## TASK OBJECTIVE
Write out every line of the records below, copying each one word for word without any change.

## RAW DATA
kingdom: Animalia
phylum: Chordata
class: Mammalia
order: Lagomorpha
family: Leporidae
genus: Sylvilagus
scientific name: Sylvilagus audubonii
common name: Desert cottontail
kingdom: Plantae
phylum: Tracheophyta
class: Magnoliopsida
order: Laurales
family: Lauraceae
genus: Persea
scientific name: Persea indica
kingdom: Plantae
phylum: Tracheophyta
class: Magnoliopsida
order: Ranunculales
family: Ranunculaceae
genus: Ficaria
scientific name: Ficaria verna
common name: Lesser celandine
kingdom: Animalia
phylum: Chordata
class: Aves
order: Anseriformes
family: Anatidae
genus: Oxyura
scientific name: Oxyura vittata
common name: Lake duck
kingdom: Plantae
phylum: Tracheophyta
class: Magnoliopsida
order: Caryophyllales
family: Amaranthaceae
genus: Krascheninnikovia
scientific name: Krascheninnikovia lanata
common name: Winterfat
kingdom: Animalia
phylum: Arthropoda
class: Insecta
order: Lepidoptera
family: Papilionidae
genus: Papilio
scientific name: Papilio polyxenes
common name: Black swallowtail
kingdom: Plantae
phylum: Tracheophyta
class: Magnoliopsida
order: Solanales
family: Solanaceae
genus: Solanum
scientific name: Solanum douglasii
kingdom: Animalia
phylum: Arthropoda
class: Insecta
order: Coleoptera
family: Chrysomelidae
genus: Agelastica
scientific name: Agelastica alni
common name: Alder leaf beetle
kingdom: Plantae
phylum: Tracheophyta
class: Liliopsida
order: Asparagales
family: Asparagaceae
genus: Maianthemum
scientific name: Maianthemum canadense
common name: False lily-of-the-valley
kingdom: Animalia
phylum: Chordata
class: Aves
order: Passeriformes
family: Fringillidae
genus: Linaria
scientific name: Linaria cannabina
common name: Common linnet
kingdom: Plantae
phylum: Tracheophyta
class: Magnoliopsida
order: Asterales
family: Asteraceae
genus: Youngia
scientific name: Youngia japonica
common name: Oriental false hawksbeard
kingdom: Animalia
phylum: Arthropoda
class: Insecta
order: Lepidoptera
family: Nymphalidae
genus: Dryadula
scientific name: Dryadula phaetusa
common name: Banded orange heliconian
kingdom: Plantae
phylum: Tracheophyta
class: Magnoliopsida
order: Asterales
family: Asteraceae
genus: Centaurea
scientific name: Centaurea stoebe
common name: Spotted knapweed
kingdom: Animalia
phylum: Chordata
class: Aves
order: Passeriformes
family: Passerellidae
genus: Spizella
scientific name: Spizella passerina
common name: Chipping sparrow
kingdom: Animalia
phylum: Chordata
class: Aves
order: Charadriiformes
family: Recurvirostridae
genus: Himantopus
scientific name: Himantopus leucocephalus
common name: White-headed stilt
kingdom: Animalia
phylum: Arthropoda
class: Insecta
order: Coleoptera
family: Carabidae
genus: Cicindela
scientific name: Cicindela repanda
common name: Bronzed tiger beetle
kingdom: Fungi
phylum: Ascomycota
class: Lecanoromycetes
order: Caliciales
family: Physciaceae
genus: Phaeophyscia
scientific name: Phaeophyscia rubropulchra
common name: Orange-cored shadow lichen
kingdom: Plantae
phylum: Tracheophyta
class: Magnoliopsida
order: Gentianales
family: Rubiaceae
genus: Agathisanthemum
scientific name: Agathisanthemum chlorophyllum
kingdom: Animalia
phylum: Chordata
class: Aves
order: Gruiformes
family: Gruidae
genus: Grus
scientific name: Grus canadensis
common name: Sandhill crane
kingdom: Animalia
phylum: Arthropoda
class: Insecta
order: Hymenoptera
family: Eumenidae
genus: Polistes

## COMPLETED TASK
kingdom: Animalia
phylum: Chordata
class: Mammalia
order: Lagomorpha
family: Leporidae
genus: Sylvilagus
scientific name: Sylvilagus audubonii
common name: Desert cottontail
kingdom: Plantae
phylum: Tracheophyta
class: Magnoliopsida
order: Laurales
family: Lauraceae
genus: Persea
scientific name: Persea indica
kingdom: Plantae
phylum: Tracheophyta
class: Magnoliopsida
order: Ranunculales
family: Ranunculaceae
genus: Ficaria
scientific name: Ficaria verna
common name: Lesser celandine
kingdom: Animalia
phylum: Chordata
class: Aves
order: Anseriformes
family: Anatidae
genus: Oxyura
scientific name: Oxyura vittata
common name: Lake duck
kingdom: Plantae
phylum: Tracheophyta
class: Magnoliopsida
order: Caryophyllales
family: Amaranthaceae
genus: Krascheninnikovia
scientific name: Krascheninnikovia lanata
common name: Winterfat
kingdom: Animalia
phylum: Arthropoda
class: Insecta
order: Lepidoptera
family: Papilionidae
genus: Papilio
scientific name: Papilio polyxenes
common name: Black swallowtail
kingdom: Plantae
phylum: Tracheophyta
class: Magnoliopsida
order: Solanales
family: Solanaceae
genus: Solanum
scientific name: Solanum douglasii
kingdom: Animalia
phylum: Arthropoda
class: Insecta
order: Coleoptera
family: Chrysomelidae
genus: Agelastica
scientific name: Agelastica alni
common name: Alder leaf beetle
kingdom: Plantae
phylum: Tracheophyta
class: Liliopsida
order: Asparagales
family: Asparagaceae
genus: Maianthemum
scientific name: Maianthemum canadense
common name: False lily-of-the-valley
kingdom: Animalia
phylum: Chordata
class: Aves
order: Passeriformes
family: Fringillidae
genus: Linaria
scientific name: Linaria cannabina
common name: Common linnet
kingdom: Plantae
phylum: Tracheophyta
class: Magnoliopsida
order: Asterales
family: Asteraceae
genus: Youngia
scientific name: Youngia japonica
common name: Oriental false hawksbeard
kingdom: Animalia
phylum: Arthropoda
class: Insecta
order: Lepidoptera
family: Nymphalidae
genus: Dryadula
scientific name: Dryadula phaetusa
common name: Banded orange heliconian
kingdom: Plantae
phylum: Tracheophyta
class: Magnoliopsida
order: Asterales
family: Asteraceae
genus: Centaurea
scientific name: Centaurea stoebe
common name: Spotted knapweed
kingdom: Animalia
phylum: Chordata
class: Aves
order: Passeriformes
family: Passerellidae
genus: Spizella
scientific name: Spizella passerina
common name: Chipping sparrow
kingdom: Animalia
phylum: Chordata
class: Aves
order: Charadriiformes
family: Recurvirostridae
genus: Himantopus
scientific name: Himantopus leucocephalus
common name: White-headed stilt
kingdom: Animalia
phylum: Arthropoda
class: Insecta
order: Coleoptera
family: Carabidae
genus: Cicindela
scientific name: Cicindela repanda
common name: Bronzed tiger beetle
kingdom: Fungi
phylum: Ascomycota
class: Lecanoromycetes
order: Caliciales
family: Physciaceae
genus: Phaeophyscia
scientific name: Phaeophyscia rubropulchra
common name: Orange-cored shadow lichen
kingdom: Plantae
phylum: Tracheophyta
class: Magnoliopsida
order: Gentianales
family: Rubiaceae
genus: Agathisanthemum
scientific name: Agathisanthemum chlorophyllum
kingdom: Animalia
phylum: Chordata
class: Aves
order: Gruiformes
family: Gruidae
genus: Grus
scientific name: Grus canadensis
common name: Sandhill crane
kingdom: Animalia
phylum: Arthropoda
class: Insecta
order: Hymenoptera
family: Eumenidae
genus: Polistes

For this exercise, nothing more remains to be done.